Une dizaine de journalistes est présente aussi. On se chamaille discrètement. Qui aura le meilleur témoignage ? Qui fera l’image la plus forte ou celle qui attirera la plus de monde ? Un délégué syndical se pointe, alors on l’interroge, pendant de longues minutes, alors que derrière les militant∙es continuent de confier leurs souffrances. Indécent.

Et puis, ils sont là. Des soldats en armure, mercenaires, la main sur la bombe lacrymo prêts à se défendre à la moindre alerte. Les chiens de garde, tout de bleus vêtus, protègent la porte du commissariat, pourtant si peu empruntée en ce dimanche après-midi.

« On voit un goût de mépris dans leur visage, un rictus se devine au coin de la lèvre de l’un, le pied d’un autre qui bat timidement le bitume pendant la chorégraphie, qu’est-ce qu’il aime ? Voir la rage et la tristesse dans nos yeux ? La musique ? Le rythme ? Pendant qu’une victime parle ils ricanent.

La gazeuse à la main ils se dandinent et quand une personne du groupe les regarde ils la cachent dans leur dos. La honte. Les témoignages continuent et leurs discussions filent. Il a filmé la chorégraphie, comme si le moment était un spectacle. Et mes larmes coulent rejoindre les précédentes, elles s’écrasent contre mon masque.

Leur démonstration de force est hypocrite, hypocrite mais réelle, finalement c’est peut-être dans l’ordre des choses. Ils se passent la lacrymo et échangent un regard sourcils froncés et yeux plissés seule l’allégeance à leur travail transparaît, bons petits soldats, les mots passent par leurs oreilles ; sans conséquences.

Il ne nous reste que la lutte. » – M

C’est accablant. Accablant de distinguer leurs sourires sous leurs masques.
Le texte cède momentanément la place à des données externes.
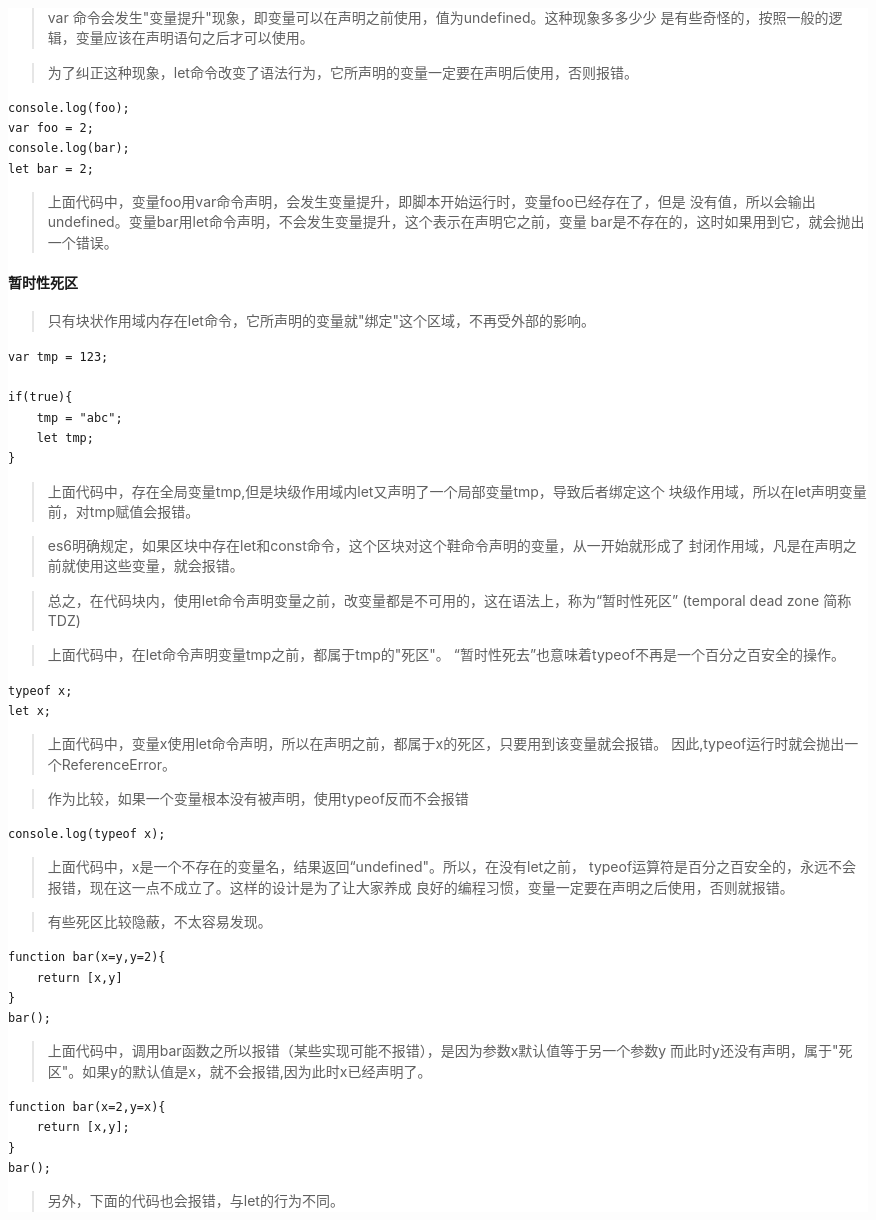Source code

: >var 命令会发生"变量提升"现象，即变量可以在声明之前使用，值为undefined。这种现象多多少少
>是有些奇怪的，按照一般的逻辑，变量应该在声明语句之后才可以使用。

>为了纠正这种现象，let命令改变了语法行为，它所声明的变量一定要在声明后使用，否则报错。

    console.log(foo);
    var foo = 2;
    console.log(bar);
    let bar = 2;
>上面代码中，变量foo用var命令声明，会发生变量提升，即脚本开始运行时，变量foo已经存在了，但是
>没有值，所以会输出undefined。变量bar用let命令声明，不会发生变量提升，这个表示在声明它之前，变量
>bar是不存在的，这时如果用到它，就会抛出一个错误。

#### 暂时性死区

>只有块状作用域内存在let命令，它所声明的变量就"绑定"这个区域，不再受外部的影响。

    var tmp = 123;

    if(true){
        tmp = "abc";
        let tmp;
    }

>上面代码中，存在全局变量tmp,但是块级作用域内let又声明了一个局部变量tmp，导致后者绑定这个
>块级作用域，所以在let声明变量前，对tmp赋值会报错。

>es6明确规定，如果区块中存在let和const命令，这个区块对这个鞋命令声明的变量，从一开始就形成了
>封闭作用域，凡是在声明之前就使用这些变量，就会报错。

>总之，在代码块内，使用let命令声明变量之前，改变量都是不可用的，这在语法上，称为“暂时性死区”
>(temporal dead zone 简称 TDZ)

>上面代码中，在let命令声明变量tmp之前，都属于tmp的"死区"。
>“暂时性死去”也意味着typeof不再是一个百分之百安全的操作。

    typeof x;
    let x;
>上面代码中，变量x使用let命令声明，所以在声明之前，都属于x的死区，只要用到该变量就会报错。
>因此,typeof运行时就会抛出一个ReferenceError。

>作为比较，如果一个变量根本没有被声明，使用typeof反而不会报错

    console.log(typeof x);
>上面代码中，x是一个不存在的变量名，结果返回“undefined"。所以，在没有let之前，
>typeof运算符是百分之百安全的，永远不会报错，现在这一点不成立了。这样的设计是为了让大家养成
>良好的编程习惯，变量一定要在声明之后使用，否则就报错。

>有些死区比较隐蔽，不太容易发现。

    function bar(x=y,y=2){
        return [x,y]
    }
    bar();
>上面代码中，调用bar函数之所以报错（某些实现可能不报错），是因为参数x默认值等于另一个参数y
>而此时y还没有声明，属于"死区"。如果y的默认值是x，就不会报错,因为此时x已经声明了。
    
    function bar(x=2,y=x){
        return [x,y];
    }
    bar();
>另外，下面的代码也会报错，与let的行为不同。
Accablant de les voir froncer les sourcils quand on évoque leurs collègues, ou même parfois l’un d’entre eux. Accablant d’observer leurs yeux rouler, accablant de ne percevoir aucune réaction quand on les interpelle, accablant de lire tant de mépris et d’indifférence dans leurs regards. Accablant.

Enfin, après presque 3 heures de mobilisation, les dizaines de personnes encore présentes leur tournent le dos. Elles tournent le dos à ces forces de l’ordre – mais quel ordre ? – et s’en vont non sans lâcher encore quelques « ACAB ». Iels laissent face aux policiers leurs pancartes, traces de leurs témoignages et de leurs revendications. Des messages écrasés par les lourdes bottes, sans plus de considération, aussitôt que les manifestant∙es se sont éloigné∙es. Belle métaphore. Elle est là, la double peine.

Crier, hurler, pleurer, danser. On peut dire sans trop prendre de risques que ce rassemblement est marquant pour beaucoup. Eprouvant pour certain∙es, libérateur pour d’autres. Certainement cathartique pour toustes. Un moment suspendu, hors du temps, entre violence, souffrance et surtout solidarité. Une solidarité qui semble, à ce moment précis, sans limites. Une solidarité qui dépasse les différences, qui embrasse les histoires et apaise aussi, un peu, la douleur.